For this reason, the change must be broken into several parts, with enough time between changes to allow the validator set to all move well beyond incompatible code versions:

  1. A change will be made which adds the new VoteStateVersion to the code base but does not enable its use. The enablement of the use of the new VoteStateVersion will be behind a feature switch; until this feature is enabled, validators will internally represent Vote accounts using the new VoteStateVersion, but will always serialize and store vote account contents using the prior version. This does not lose information as the latency value will not be used for anything before a later change, and thus is implicitly always valued as '0', and on reading the vote account and converting it to the newest VoteStateVersion, the default value of '0' for latency will reconstitute the value of 0 that was in that field at the time that the VoteState was serialized.

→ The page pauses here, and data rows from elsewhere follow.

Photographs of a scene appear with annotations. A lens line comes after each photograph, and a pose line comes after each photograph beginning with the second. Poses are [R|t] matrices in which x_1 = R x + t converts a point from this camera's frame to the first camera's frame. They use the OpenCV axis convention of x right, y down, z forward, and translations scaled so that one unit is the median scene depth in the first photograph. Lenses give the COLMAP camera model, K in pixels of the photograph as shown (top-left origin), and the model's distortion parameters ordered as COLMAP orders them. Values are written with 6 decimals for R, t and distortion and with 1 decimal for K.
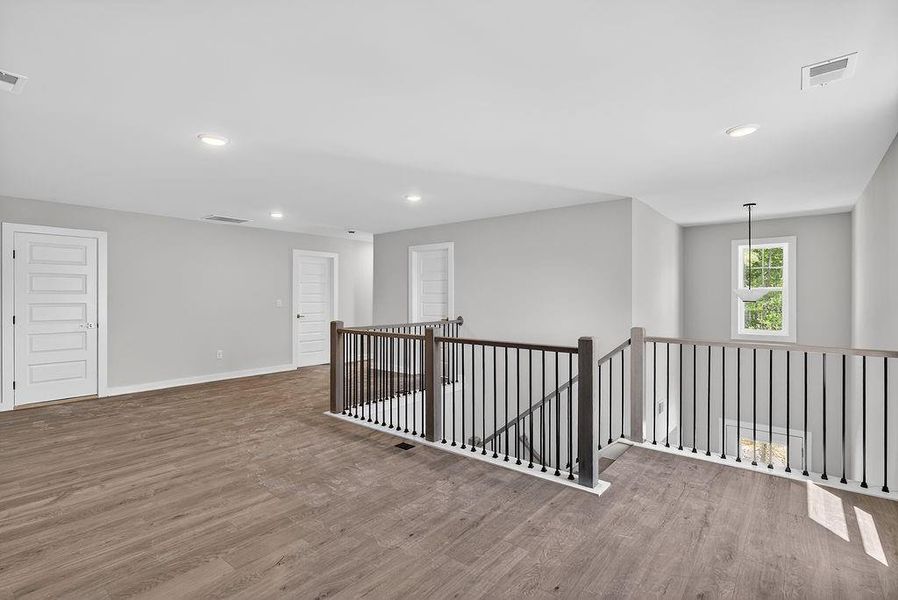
lens RADIAL K [[435.6, 0, 445.6], [0, 435.6, 296.2], [0, 0, 1]] dist [-0.000106, 0.000401]
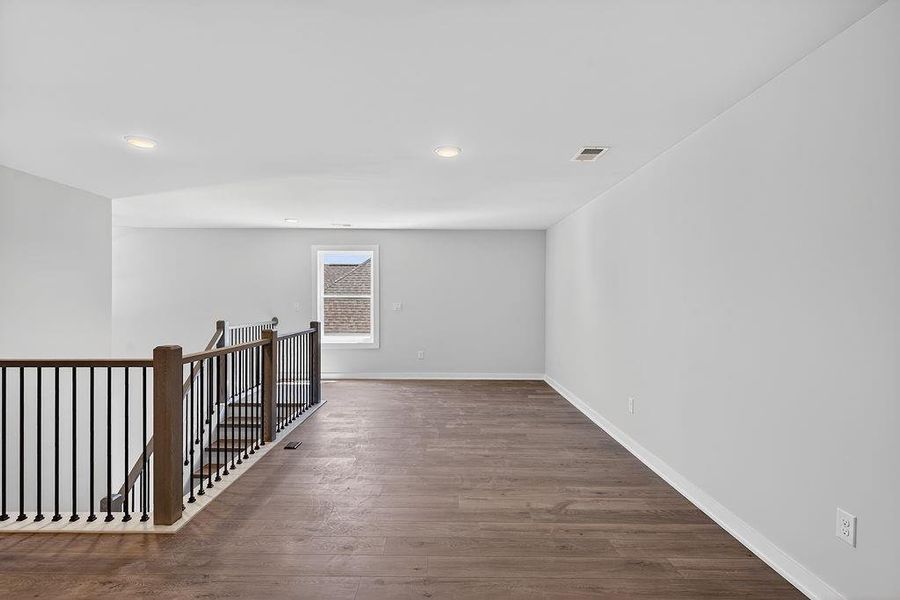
lens RADIAL K [[394.2, 0, 450.3], [0, 394.2, 303.8], [0, 0, 1]] dist [0.001015, 0.000232]
pose [[-0.642833, -0.012230, 0.765908, -1.008244], [-0.009258, 0.999924, 0.008197, 0.002195], [-0.765950, -0.001821, -0.642897, 1.275163]]
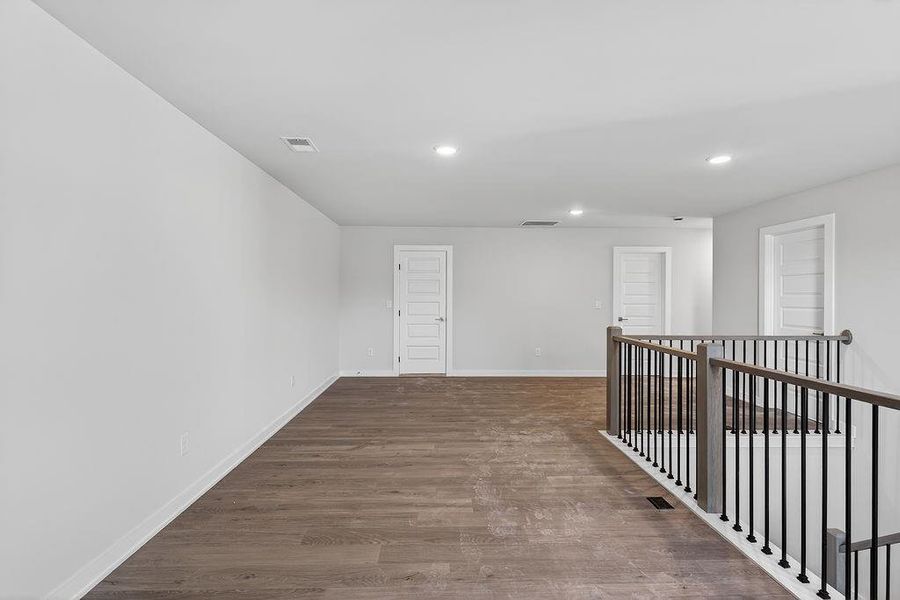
lens RADIAL K [[431.6, 0, 446.7], [0, 431.6, 299.9], [0, 0, 1]] dist [0.003450, 0.001077]
pose [[0.650824, 0.008376, -0.759182, 0.214012], [-0.002476, 0.999957, 0.008910, -0.002184], [0.759224, -0.003919, 0.650817, 0.249091]]
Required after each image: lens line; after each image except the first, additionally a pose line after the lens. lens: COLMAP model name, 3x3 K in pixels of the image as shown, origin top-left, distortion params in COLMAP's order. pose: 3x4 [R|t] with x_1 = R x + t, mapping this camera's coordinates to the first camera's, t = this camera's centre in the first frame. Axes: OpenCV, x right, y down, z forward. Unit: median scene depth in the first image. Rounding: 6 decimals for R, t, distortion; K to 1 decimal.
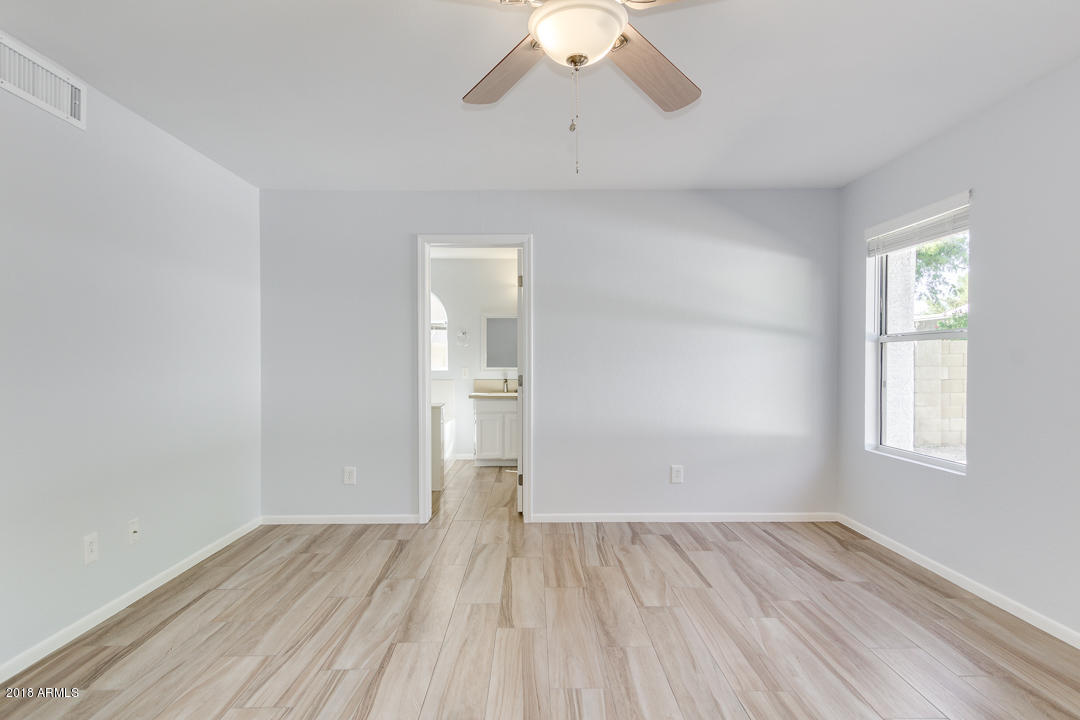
lens RADIAL K [[565.0, 0, 538.7], [0, 565.0, 368.3], [0, 0, 1]] dist [0.026577, -0.008509]
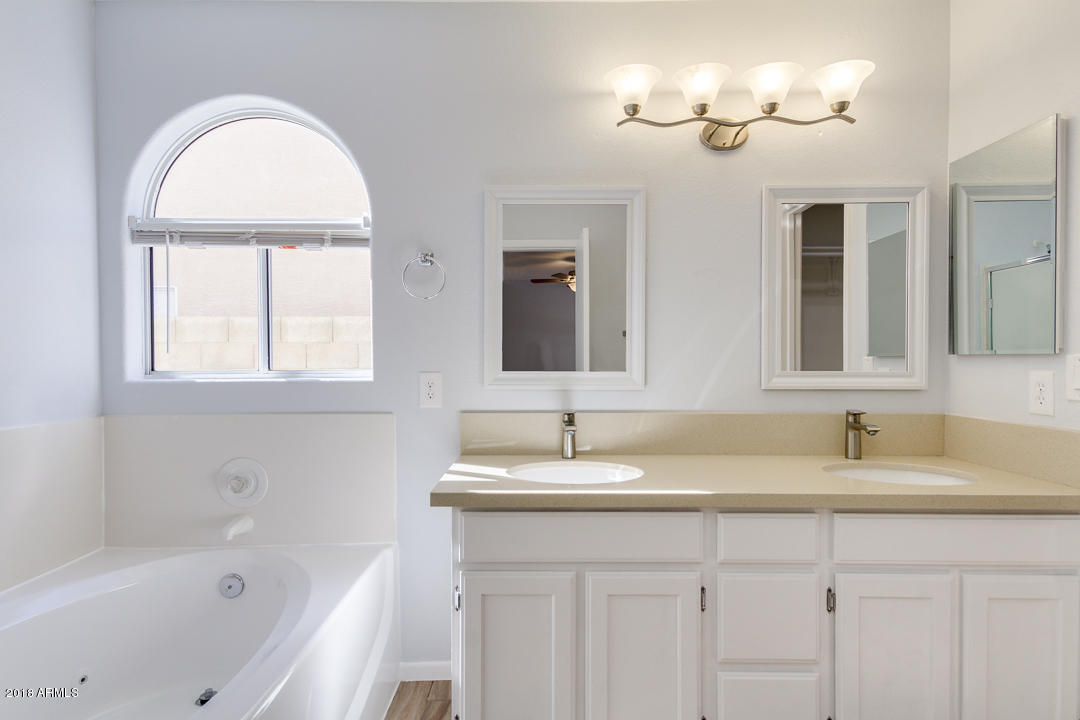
lens RADIAL K [[565.0, 0, 538.7], [0, 565.0, 368.3], [0, 0, 1]] dist [0.026577, -0.008509]
pose [[0.999690, 0.000637, -0.024883, -0.056605], [-0.000581, 0.999997, 0.002266, -0.004507], [0.024884, -0.002251, 0.999688, 0.596624]]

    Once this software version has been integrated into the cluster and proven for a period of time, would the feature be enabled. At this point, validators will begin writing vote account state using the newest VoteStateVersion, and their snapshots will no longer be usable by the old software versions, which by this point will be so old that rollback to them is a practical impossibility anyway.

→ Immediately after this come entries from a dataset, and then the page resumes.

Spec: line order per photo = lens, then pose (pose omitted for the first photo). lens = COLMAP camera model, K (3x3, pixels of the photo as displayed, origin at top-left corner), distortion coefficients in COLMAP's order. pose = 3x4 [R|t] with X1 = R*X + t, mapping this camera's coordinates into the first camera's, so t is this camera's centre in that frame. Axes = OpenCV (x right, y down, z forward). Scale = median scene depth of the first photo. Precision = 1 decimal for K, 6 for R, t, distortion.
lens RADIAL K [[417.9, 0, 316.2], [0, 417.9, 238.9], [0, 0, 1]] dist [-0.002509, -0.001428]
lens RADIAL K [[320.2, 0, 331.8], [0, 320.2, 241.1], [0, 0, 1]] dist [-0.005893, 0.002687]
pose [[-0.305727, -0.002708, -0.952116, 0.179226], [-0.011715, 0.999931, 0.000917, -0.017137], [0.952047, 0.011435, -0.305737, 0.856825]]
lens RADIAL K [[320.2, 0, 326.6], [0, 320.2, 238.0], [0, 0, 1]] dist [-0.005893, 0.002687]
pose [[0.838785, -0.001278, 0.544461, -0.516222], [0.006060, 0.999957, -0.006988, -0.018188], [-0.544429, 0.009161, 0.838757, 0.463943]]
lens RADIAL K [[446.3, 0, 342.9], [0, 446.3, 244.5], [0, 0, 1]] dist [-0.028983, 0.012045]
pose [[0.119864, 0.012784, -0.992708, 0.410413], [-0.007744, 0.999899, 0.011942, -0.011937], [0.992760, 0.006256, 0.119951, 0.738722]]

    In addition, the vote state of an account cannot be updated to the new larger form unless the vote account has sufficient lamports to cover the new higher rent exempt minimum. The new size of vote accounts will be 3762 bytes, a 31 byte increase on the old size of 3731 bytes. The rent exempt minimum for vote accounts will thus increase from 0.02685864 SOL to 0.0270744 SOL. This is an additional 0.00021576 SOL per vote account. Given roughly 2,000 vote accounts currently on mainline, the maximum SOL needed to increase all vote accounts to the required new minimum is 0.43152 SOL. The true value will certainly be less than this because some vote accounts will already be above the new minimum. In any case, the author of the SIMD will send any additional SOL needed to increase rent exempt minimum of all vote accounts, in the weeks leading up to the enablement of this feature. By the time the feature is enabled, the vast majority of vote accounts will be funded to the new rent exempt minimum.

    For any vote account not sufficiently funded, the old VoteState version will be written. Since the old VoteState does not record latencies, vote account deserialization will assign the default value of 0 to the Lockout latency field, which will result in the minimum vote credits awarded for each vote for that vote account. This provides economic incentive to validators to sufficiently fund their vote accounts to allow the updated VoteStateVersion to be serialized into them.

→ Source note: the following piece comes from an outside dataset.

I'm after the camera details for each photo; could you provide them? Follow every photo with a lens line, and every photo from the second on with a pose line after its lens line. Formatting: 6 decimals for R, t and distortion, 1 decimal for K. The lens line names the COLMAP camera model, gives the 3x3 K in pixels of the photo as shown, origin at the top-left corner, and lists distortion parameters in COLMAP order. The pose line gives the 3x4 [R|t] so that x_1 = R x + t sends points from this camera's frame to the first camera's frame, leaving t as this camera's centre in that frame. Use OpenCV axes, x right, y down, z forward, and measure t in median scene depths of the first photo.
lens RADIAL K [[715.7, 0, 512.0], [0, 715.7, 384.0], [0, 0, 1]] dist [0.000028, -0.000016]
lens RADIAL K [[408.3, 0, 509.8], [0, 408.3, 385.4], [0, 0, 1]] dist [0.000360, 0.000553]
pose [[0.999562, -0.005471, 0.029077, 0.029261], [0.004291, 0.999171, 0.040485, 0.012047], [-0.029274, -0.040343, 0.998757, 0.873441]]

    To summarize the issues surrounding the Vote account updates:

    • A vote account will only be updated to the new version after the feature is enabled, and only if the vote account includes enough SOL to satisfy the new rent exempt minimum.

    • If a vote account is not updated, then it will continue to work, but because its vote latencies will not be recorded, and will default to 0, the vote account will earn minimum credits for votes until updated

    There is no danger of breaking vote processing; the only danger is to validators who do not supply sufficient rent exempt minimum, and that danger is limited to reduced earnings through lower vote credits. There is no risk to cluster consensus.

  2. A second change will be made, with a separate feature, that will enable the recording of the latency values for votes in the latency field of Lockout, and the subsequent use of this latency value to compute vote credits awarded.

    Once this feature is enabled, vote accounts will earn credits based on their vote latencies. The maximum possible credits earnings per epoch will increase from 432,000 to 3,456,000. Each validator will continue to earn vote rewards based on their fraction of total vote credits earned across the cluster, and validators which earn more credits through reduced vote latencies will earn a larger percentage of the total rewards.